Maria acquiesça. Peu de temps après, Ezio montra la lettre à son épouse.
« Tu comptes y aller ?» s'enquit Clara.
« Peut-être. Une dernière aventure. Tu voudrais m'y accompagner ? Nous pourrions confier les enfants à ma mère et ma sœur.» répondit Ezio.
« Entendu. Et je pense qu'après ça … il sera temps pour moi aussi de tirer ma révérence.» fit Clara en pliant la lettre.
Ezio hocha la tête. Il serait moins inquiet pour elle ainsi. Ils partiraient d'ici quelques semaines, le temps de tout préparer.
En attendant, le maître Assassin régla quelques affaires concernant l'économie de la cité et apportait également aide et conseils à son épouse et sa sœur. Ezio se satisfaisait de cette vie si tranquille après tout ces combats. Restait encore cette histoire de bibliothèque, mais il ne s'inquiétait pas trop. Il poussa le petit portail menant à sa demeure. Il était bien tard et cette fichue réunion avec les marchands chez lesquels il avait investi avait duré plus longtemps que prévu. Arrivant au salon, il remarqua ses jumeaux sur le canapé, à moitié endormis l'un contre l'autre.
« Que faites-vous encore debout tous les deux ?» s'étonna-t-il.
Ezio craignit un instant qu'il ne soit arrivé quelque chose à leur mère.
« Papa !» sourirent les enfants en se redressant.
« Ils ont refusé d'aller se coucher tant que tu n'étais pas rentré.» intervint Clara en entrant.
« Vedo. Allez venez par là mes bébés.» fit Ezio en se penchant.
Les jumeaux se réfugièrent dans ses bras.
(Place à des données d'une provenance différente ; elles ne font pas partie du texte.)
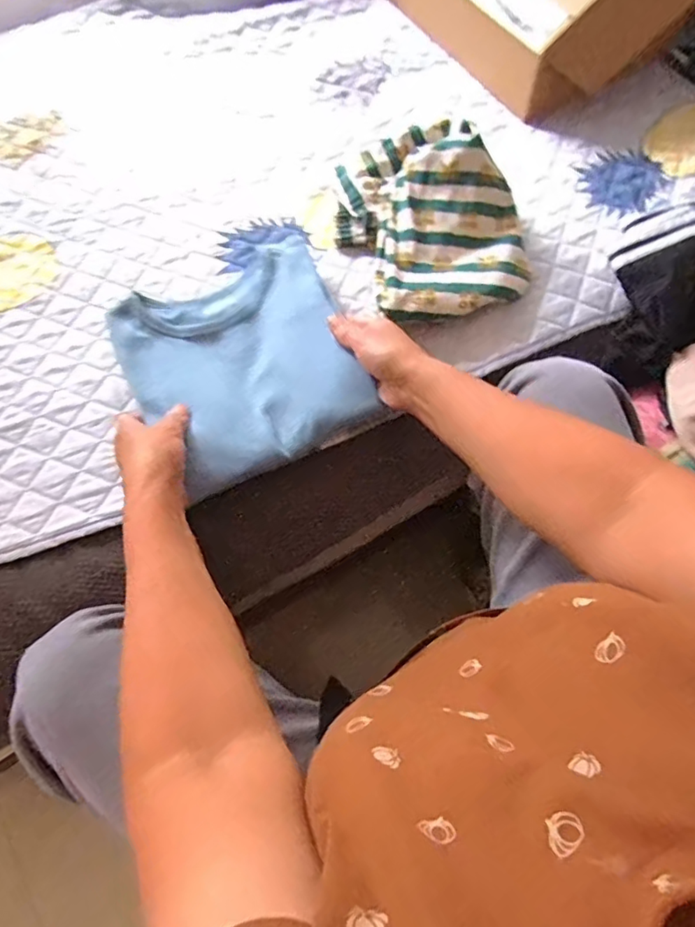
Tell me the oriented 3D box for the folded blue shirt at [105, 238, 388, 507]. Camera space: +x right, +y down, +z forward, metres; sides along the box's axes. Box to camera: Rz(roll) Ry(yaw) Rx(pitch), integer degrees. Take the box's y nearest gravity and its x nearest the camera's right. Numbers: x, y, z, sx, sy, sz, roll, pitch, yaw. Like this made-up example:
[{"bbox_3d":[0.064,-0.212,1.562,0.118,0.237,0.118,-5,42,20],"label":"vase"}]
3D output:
[{"bbox_3d":[-0.108,-0.110,0.579,0.227,0.033,0.240,-27,71,-9],"label":"folded blue shirt"}]

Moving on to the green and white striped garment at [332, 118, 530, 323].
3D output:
[{"bbox_3d":[0.092,-0.277,0.624,0.186,0.093,0.245,-19,70,-7],"label":"green and white striped garment"}]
« On n'est plus des bébés.» protesta Flavia, accrochée au cou de son père.
Ezio porta les enfants jusque dans leur chambre. Il les déposa chacun dans son lit, les borda puis leur souhaita bonne nuit avec un bisou sur le front. La porte fut doucement refermée. Après quoi, l'homme regagna sa propre chambre où l'attendait Clara. Ezio la rejoignit au lit, l'accueillant dans ses bras. Il opussa un soupir heureux. Il se sentait enfin comblé.